Question

A liquid of density $12{\text{ kg}}{{\text{m}}^{ - 3}}$ exerts a pressure of 600 Pa a point inside a liquid. What is the height of the liquid column above that point? $\left( {g = 10{\text{ m}}{{\text{s}}^{ - 2}}} \right)$
A. 4 m
B. 5 m
C. 6 m
D. 7 m

Answer 1

In the question, we need to determine the height of the liquid column where the pressure is 600 Pascal inside the liquid column having the liquid density of $12{\text{ kg}}{{\text{m}}^{ - 3}}$. For this, we will use the relation between the pressure, the density of the liquid, and the height of the column, which is given as $P = \rho gh$.

Complete step by step answer:

The product of the density of the liquid, acceleration due to gravity, and the height of the liquid column gives the pressure of the liquid at that point. Mathematically, $P = \rho gh$ where $\rho$ is the density of the liquid in $kg{m^{ - 3}}$, ‘g’ is the acceleration due to gravity in $m{s^{ - 2}}$ and ‘h’ is the height of the liquid column where pressure is to be determined in Pascal.

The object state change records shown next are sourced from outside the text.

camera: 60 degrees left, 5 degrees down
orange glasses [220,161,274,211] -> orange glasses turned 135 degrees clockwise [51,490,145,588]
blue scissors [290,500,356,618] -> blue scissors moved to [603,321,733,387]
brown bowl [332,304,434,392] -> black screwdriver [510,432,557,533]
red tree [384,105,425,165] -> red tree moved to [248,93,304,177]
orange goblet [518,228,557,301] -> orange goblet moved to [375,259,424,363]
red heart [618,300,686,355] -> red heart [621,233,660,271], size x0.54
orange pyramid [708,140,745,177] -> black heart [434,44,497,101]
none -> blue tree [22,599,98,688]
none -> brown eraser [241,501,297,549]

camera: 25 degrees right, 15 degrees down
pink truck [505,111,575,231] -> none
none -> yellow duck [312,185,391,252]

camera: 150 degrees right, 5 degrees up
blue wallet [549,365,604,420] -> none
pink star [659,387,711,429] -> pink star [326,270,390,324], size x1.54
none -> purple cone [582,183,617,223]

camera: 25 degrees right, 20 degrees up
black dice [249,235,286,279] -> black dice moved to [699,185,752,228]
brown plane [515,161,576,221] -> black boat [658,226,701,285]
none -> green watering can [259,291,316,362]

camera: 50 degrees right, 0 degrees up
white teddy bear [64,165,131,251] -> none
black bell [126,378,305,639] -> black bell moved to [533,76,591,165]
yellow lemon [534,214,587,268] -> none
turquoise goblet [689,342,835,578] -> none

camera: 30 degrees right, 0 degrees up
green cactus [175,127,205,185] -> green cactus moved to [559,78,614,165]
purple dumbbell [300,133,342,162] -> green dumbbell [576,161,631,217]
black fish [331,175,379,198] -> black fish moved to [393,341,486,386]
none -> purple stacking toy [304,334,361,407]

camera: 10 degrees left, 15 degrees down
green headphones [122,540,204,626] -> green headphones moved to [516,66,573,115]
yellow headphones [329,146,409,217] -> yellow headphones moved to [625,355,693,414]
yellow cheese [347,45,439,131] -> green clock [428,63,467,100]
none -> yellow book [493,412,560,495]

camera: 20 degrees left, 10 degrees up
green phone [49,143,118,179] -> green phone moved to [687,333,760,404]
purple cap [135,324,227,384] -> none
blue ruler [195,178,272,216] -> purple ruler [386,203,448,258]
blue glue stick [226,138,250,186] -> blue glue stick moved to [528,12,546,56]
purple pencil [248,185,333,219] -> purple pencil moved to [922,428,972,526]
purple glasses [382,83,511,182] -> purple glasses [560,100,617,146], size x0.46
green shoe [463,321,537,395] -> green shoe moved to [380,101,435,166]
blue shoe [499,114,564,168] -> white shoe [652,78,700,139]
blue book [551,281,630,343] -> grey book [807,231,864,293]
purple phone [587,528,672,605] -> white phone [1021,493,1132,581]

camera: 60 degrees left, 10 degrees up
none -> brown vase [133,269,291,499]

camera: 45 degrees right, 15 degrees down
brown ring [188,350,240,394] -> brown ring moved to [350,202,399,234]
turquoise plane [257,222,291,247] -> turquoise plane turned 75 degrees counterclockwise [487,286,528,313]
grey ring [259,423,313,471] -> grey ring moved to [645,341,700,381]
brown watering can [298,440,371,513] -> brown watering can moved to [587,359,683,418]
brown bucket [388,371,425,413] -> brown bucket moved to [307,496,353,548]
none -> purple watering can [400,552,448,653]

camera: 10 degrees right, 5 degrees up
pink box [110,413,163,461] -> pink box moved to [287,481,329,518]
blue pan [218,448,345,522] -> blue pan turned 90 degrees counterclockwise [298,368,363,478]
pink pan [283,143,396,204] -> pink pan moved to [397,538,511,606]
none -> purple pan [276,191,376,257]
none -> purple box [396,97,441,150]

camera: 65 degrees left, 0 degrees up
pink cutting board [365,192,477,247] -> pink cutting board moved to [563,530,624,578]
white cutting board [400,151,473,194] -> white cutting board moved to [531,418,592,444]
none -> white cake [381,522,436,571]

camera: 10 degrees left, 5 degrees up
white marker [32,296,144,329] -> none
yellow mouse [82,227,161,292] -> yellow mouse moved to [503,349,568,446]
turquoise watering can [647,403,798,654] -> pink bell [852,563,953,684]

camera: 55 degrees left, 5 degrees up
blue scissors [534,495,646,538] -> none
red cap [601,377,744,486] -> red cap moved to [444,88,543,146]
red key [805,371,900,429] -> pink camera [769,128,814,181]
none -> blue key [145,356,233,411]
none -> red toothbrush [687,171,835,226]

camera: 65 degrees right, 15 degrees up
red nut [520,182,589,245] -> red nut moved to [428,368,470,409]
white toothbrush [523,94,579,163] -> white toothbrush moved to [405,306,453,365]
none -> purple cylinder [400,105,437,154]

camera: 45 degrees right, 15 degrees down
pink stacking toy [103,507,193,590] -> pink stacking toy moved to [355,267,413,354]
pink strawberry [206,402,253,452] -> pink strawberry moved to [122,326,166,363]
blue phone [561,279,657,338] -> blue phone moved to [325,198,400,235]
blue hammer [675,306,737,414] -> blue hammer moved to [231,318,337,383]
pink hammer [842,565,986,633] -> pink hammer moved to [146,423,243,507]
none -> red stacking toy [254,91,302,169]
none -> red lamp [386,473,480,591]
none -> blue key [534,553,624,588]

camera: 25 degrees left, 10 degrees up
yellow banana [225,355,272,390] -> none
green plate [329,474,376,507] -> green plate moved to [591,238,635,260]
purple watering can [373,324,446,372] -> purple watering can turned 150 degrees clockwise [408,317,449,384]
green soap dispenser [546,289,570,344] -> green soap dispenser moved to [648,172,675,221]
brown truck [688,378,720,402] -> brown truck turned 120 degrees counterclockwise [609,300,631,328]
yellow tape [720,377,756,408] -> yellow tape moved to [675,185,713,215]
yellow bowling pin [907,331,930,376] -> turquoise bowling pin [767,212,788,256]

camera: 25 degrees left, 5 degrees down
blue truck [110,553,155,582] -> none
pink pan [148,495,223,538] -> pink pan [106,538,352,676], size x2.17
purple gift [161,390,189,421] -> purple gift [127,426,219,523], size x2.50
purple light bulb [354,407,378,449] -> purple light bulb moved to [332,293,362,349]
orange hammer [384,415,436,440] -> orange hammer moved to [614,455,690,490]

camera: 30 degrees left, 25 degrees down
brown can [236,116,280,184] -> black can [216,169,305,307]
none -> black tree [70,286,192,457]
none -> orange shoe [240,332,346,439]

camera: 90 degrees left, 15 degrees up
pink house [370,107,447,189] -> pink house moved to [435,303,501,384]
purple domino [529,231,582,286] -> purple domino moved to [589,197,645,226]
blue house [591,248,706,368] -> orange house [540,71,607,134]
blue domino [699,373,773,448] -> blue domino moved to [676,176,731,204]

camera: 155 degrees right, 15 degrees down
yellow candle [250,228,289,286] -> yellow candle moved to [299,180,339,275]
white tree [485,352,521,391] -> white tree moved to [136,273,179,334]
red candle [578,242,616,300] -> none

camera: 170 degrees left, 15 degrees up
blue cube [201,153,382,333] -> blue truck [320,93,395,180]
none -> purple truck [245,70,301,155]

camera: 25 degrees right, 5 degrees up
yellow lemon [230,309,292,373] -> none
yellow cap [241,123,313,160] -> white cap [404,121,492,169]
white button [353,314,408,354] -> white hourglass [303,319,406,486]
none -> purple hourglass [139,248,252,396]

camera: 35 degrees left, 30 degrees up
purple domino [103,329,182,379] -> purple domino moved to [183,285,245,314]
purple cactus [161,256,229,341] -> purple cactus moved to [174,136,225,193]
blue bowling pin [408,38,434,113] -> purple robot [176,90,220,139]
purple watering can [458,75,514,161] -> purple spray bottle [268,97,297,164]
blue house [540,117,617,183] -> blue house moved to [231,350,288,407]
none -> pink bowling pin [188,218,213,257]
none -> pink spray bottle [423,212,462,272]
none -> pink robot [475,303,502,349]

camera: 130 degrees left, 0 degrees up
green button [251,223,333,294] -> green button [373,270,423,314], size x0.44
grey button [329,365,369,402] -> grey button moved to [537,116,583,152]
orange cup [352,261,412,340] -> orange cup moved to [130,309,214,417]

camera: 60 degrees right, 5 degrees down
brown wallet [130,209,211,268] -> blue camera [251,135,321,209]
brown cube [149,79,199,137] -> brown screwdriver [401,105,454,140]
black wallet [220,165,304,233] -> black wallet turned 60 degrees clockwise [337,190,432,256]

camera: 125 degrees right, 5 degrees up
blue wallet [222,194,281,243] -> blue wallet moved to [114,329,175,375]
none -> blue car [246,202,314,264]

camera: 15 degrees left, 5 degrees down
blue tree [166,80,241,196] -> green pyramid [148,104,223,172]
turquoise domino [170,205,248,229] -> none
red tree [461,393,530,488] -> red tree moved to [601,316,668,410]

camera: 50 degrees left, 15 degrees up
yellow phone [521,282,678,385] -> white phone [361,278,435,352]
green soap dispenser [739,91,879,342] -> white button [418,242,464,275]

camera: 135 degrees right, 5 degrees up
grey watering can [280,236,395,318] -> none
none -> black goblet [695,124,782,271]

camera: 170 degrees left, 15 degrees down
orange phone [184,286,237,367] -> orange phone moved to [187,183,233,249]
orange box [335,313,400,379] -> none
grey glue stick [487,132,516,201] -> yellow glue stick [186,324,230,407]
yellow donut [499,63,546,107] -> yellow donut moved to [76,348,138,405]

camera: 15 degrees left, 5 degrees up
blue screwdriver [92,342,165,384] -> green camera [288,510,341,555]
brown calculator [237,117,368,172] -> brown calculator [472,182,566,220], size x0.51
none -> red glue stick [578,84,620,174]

So, substitute $P = 600{\text{ Pa}}$, $\rho = 12{\text{ kg}}{{\text{m}}^{ - 3}}$ and $g = 10{\text{ m}}{{\text{s}}^{ - 2}}$ in the formula $P = \rho gh$ to determine the height of the liquid column above the point where the pressure is given.

$P = \rho gh \\\ \Rightarrow 600 = 12 \times 10 \times h \\\ \Rightarrow 600 = 120h - - - - (i) \\\$

Divide the term with the unknown quantity ‘h’ to both sides of the equation (i) as:

$\dfrac{{600}}{{120}} = \dfrac{{120h}}{{120}} \\\ \Rightarrow h = 5{\text{ m}} \\\$

Hence, the height of the liquid column above the point where the pressure is 600 Pascal inside the liquid column having the liquid density of $12{\text{ kg}}{{\text{m}}^{ - 3}}$ is 5 meters.

Option B is correct.

Note: Students should be aware while using the value of the acceleration due to gravity. Here in the question, it is already mentioned to use the value as $\left( {g = 10{\text{ m}}{{\text{s}}^{ - 2}}} \right)$.